Based on the golden-standard sequence sets (golden_human and golden_mouse), simulated Illumina sequencing data sets were generated by Polyester with five sequencing depths: 30X (which means that averagely 30 reads were simulated from each transcript), 100X, 300X, 600X, and 1200X. (A) The relationship between assembled transcripts and its templates. CRE transcript shares an identical intron chain with its template; CRC transcript is covered by its template; CRJ transcript shares at least one splicing site with its template. (B) Box plots for the MCC of all testing models on the simulated data of different sequencing depths. (C) Performance of representative models on human CRC transcripts. (D) Performance of representative models on human CRJ transcripts.

Figure 3. Summary of joint predictions

(A) The MCC of joint predictions with different number of models on the golden_human data. The combination methods ("rough" and "voting") were described in the "Methods" section. (B) Comparison of optimal joint predictions and optimal single models on three datasets (golden_human, golden_mouse, and mitrans). The optimal model is defined as one joint/single prediction performed best in terms of any metric of Sensitivity, Specificity, positive predictive value (PPV), negative predictive value (NPV), Accuracy, and MCC on any dataset. The names of joint prediction follow such rule: (combination method, v for vote and r for rough)_(the number of models were used in combination)_(descriptions, where characters represent datasets: h for golden_human, m for golden_mouse, and i for mitrans; numbers 1-6 represent Sensitivity, Specificity, PPV, NPV, Accuracy, and MCC respectively). For example, r_15_m23_i23 means 15 models were conbined in the joint prediction following the rough rule, and this prediction showed best Specificity and PPV on golden_mouse data as well as on mitrans data. Particularly, r_2_h_m_i is the abbreviation of r_2_ h14_m1456_i14 which were two-model joint prediction that have best Sensitivity and NPV on golden_human; Sensitivity, NPV, Accuracy, and MCC on golden_mouse; Sensitivity and NPV on mitrans. The complete list of models used in combination were recorded in Supplemental Table S15.

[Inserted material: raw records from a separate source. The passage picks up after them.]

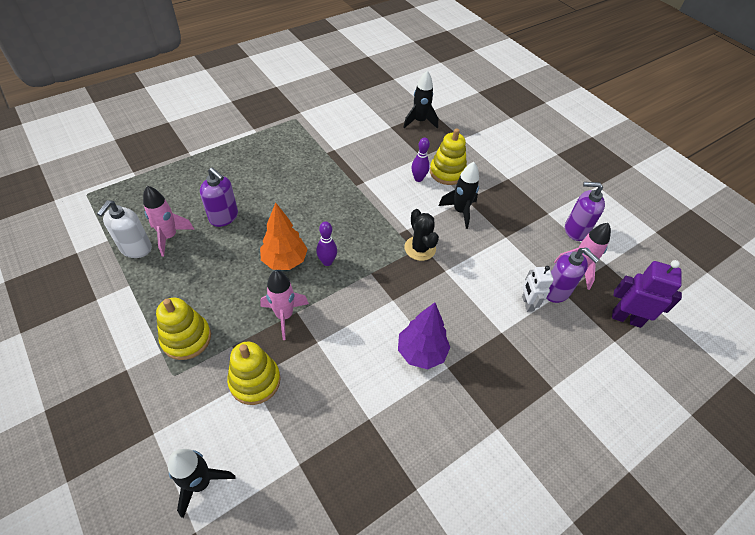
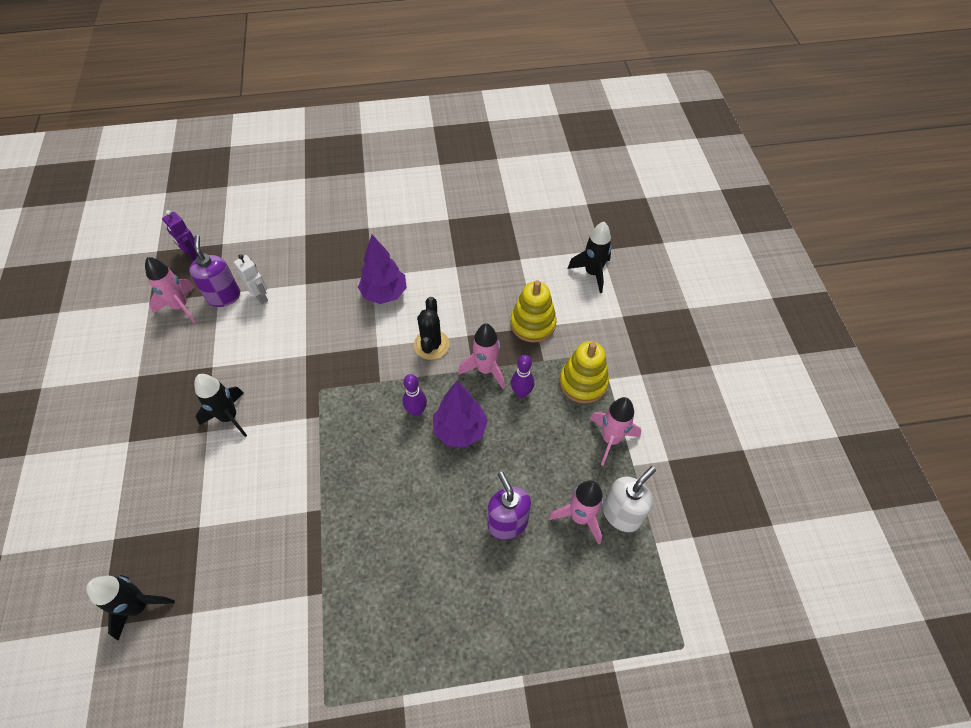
camera: 150 degrees left, 5 degrees up
(151, 298) = (610, 439): none -> pink rocket
(285, 261) = (460, 430): orange tree -> purple tree
(418, 179) = (235, 487): purple bowling pin -> purple bowling pin (521, 393)
(420, 248) = (311, 389): black cactus -> black cactus (431, 345)
(447, 172) = (191, 482): yellow stacking toy -> none
(527, 303) = (260, 296): white robot -> white robot turned 60 degrees counterclockwise
(575, 230) = (135, 345): purple soap dispenser -> none
(626, 318) = (192, 254): purple robot -> purple robot, size x0.66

Figure 4. Performance on multiple species (in percentage)

The tree on the left depicts the taxonomy of the species involved, regardless of the evolutionary distance. The sampling procedure for core species (labeled with *) and peripheral species is described in the "Methods" section. For each species, this plot displays the optimal model with regard to the four metrics: Sensitivity on Ensembl, NONCODE, RefSeq, and Specificity on RefSeq. The best prediction for multiple-model-software was showed.

Figure 5. Performance on real data and time efficiency

(A) Prediction bias. This figure shows the counts of positive (red) and negative (blue) results predicted by each model in addition to the longdist-based models. (B) The relationship between Accuracy and the count of models that give consensus predictions. Representative models were used in this analysis. (C) The counts of positive and negative disagreed-predictions on rainbow trout (left) and seahorse (right) respectively. The transcripts that were reported positive by one model while negative by others of representative models were regarded as positive disagreed-predictions and vice versa. (D) Average time consumption of each software tool for predicting 5,000 transcripts on golden_human, golden_mouse, and mitrans. The error bar shows the 95% confidence interval of Gaussian distribution.

Figure 6. Metrics used to evaluate prediction results (except MCC)

The value is calculated by dividing the predicted count in the shadowy box by the predicted count in the whole rectangle (or square) with a colored border.